Autre exemple, l’introduction des voitures autonomes permettra une optimisation des dépenses de transport incroyable donc une diminution du PIB. Toute optimisation permet de réduire les coûts à production identique. Il s’agit donc de bonne décroissance.

Au début de l’année 2008, Nicolas Sarkozy déclara que le PIB était inapte à représenter les évolutions économiques et sociales, et qu’il était urgent d’élaborer d’autres indicateurs de croissance. Il chargea deux prix Nobel d’économie, Amartya Sen et Joseph Stiglitz, de constituer une commission pour proposer des alternatives au PIB.
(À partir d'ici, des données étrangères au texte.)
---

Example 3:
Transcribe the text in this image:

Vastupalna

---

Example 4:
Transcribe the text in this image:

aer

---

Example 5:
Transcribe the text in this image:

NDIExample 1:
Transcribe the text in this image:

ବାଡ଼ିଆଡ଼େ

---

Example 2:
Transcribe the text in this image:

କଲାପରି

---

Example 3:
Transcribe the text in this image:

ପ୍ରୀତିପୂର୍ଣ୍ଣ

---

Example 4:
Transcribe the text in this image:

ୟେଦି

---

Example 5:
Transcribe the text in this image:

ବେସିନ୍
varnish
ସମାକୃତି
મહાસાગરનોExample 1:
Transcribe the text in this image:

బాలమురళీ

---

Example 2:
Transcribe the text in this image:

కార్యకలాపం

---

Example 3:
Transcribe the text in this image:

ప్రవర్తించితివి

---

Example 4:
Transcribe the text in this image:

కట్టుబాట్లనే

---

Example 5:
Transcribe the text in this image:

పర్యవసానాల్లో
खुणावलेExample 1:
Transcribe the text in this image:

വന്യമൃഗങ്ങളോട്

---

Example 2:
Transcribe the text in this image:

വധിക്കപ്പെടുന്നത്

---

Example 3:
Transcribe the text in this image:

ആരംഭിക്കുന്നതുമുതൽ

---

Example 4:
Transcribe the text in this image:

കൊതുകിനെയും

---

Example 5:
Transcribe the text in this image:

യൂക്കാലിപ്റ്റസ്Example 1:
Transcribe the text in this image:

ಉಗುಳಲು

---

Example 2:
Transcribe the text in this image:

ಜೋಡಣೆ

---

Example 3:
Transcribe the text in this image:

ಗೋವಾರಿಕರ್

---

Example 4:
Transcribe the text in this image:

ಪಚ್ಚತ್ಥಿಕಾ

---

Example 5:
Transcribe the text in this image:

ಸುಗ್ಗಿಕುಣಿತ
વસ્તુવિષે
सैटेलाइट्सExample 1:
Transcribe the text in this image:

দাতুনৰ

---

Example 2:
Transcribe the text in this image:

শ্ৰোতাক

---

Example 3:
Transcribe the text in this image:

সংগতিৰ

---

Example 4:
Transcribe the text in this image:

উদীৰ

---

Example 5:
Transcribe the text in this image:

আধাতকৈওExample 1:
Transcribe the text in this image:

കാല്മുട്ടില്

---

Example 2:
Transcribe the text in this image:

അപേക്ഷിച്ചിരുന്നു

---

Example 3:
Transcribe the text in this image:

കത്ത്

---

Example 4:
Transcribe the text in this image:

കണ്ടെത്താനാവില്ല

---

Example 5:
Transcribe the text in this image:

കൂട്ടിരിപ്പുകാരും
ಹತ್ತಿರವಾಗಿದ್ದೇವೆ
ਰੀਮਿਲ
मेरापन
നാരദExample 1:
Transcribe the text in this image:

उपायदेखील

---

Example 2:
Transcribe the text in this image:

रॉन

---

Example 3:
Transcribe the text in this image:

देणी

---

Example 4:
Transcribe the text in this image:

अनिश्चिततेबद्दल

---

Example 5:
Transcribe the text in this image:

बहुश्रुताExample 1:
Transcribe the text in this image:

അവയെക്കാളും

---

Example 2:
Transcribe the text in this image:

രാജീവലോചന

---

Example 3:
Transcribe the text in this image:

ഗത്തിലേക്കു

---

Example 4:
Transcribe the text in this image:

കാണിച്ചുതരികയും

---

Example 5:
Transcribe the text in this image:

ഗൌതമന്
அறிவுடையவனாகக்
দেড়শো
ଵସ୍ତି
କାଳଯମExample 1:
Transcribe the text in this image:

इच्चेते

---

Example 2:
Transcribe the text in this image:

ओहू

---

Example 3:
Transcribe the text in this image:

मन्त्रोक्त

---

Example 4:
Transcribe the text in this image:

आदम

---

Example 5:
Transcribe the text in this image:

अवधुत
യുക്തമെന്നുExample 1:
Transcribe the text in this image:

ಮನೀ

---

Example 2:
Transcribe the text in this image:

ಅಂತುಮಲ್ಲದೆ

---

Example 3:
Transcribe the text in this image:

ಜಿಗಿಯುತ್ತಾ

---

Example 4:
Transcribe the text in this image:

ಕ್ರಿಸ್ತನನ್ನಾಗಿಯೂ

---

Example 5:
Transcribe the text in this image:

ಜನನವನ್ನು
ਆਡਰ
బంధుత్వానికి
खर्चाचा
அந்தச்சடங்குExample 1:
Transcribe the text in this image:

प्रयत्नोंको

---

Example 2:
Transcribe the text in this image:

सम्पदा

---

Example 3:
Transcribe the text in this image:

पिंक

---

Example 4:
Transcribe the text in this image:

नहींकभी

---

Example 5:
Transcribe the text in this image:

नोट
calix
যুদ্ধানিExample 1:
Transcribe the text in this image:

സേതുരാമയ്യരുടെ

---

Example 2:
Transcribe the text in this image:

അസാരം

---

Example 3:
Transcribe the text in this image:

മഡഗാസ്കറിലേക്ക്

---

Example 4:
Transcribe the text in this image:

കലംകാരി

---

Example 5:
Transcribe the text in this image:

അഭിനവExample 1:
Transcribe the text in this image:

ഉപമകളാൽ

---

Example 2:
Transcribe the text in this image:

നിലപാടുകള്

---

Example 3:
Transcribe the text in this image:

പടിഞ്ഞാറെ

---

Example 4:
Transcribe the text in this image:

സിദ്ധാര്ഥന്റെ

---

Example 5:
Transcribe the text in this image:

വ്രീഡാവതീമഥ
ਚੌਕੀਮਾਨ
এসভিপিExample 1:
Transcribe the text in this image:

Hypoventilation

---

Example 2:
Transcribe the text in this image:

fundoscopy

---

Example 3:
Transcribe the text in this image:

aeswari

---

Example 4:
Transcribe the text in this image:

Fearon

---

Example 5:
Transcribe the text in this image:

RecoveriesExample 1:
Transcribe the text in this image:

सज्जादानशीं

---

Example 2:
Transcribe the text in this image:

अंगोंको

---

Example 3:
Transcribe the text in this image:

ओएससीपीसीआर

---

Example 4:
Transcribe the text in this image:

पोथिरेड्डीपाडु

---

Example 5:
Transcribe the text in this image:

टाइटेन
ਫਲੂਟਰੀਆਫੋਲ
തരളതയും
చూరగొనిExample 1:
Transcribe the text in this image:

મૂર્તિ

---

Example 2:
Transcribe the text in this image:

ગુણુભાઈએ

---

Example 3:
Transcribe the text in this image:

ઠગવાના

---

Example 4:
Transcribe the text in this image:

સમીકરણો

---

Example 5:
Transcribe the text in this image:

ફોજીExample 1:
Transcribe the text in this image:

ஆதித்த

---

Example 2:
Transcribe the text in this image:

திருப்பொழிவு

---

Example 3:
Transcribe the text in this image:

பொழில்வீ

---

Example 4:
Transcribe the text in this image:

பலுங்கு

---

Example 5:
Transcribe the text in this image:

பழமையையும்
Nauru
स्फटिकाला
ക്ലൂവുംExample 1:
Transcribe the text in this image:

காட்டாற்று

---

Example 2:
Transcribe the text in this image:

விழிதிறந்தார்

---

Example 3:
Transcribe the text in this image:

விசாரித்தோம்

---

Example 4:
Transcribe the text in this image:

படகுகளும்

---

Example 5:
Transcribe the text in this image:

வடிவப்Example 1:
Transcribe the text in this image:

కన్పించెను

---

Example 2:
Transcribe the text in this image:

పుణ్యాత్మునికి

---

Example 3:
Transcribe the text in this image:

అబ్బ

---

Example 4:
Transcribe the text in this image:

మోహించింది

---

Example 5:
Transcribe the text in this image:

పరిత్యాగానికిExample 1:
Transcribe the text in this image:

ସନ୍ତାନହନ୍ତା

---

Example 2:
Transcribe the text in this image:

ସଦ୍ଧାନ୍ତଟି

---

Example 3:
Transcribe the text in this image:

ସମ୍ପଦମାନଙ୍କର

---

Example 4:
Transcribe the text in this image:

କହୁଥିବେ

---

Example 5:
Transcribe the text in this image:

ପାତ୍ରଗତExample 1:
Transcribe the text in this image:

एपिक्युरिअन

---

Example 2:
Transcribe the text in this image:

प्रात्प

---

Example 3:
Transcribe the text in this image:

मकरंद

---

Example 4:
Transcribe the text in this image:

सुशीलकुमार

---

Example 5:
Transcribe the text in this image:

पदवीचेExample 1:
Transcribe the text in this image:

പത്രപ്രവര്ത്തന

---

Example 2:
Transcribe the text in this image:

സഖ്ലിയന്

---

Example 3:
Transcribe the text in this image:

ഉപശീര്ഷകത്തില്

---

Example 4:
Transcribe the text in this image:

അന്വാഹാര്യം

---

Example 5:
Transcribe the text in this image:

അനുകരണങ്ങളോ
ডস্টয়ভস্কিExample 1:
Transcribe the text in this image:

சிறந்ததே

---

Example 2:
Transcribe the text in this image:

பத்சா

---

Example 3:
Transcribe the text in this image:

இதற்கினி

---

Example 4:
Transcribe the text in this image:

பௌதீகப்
Bien d’autres initiatives ont tenté de remplacer le PIB, avec parfois l’ambition de mesurer rien moins que le bonheur. À noter le cas du Bhoutan qui a défini le BNB (Bonheur National Brut) et l’a inscrit dans sa constitution en 2008, ce qui soulève un débat sur l’influence des décisions économiques sur la vie privée. Tout ceci n’empêche pas le PIB de continuer à être la boussole des politiques économiques, à l’exception du Bhoutan donc.

PIB ET ÉCOLOGIE

À l’opposé de la doxa des Verts, favoriser la décroissance du PIB dans un but écologique est un véritable contresens. Cela revient à considérer le PIB comme un levier d’action et considérer que toute croissance a un impact négatif sur l’environnement.

Il faut au contraire investir dans des énergies moins carbonées, optimiser nos processus de production, améliorer la sécurité, produire des produits de qualité, favoriser l’enseignement à tous les niveaux et tout âge, faciliter l’accès à l’information, investir dans la recherche, préférer les produits plus respectueux de l’environnement, optimiser le fonctionnement de l’État.

Ces mesures créeront de la croissance, de la bonne croissance, de manière infinie. C’est possible en respectant l’environnement et en réduisant les émissions de gaz à effet de serre. L’inverse serait un désastre, un désastre Vert.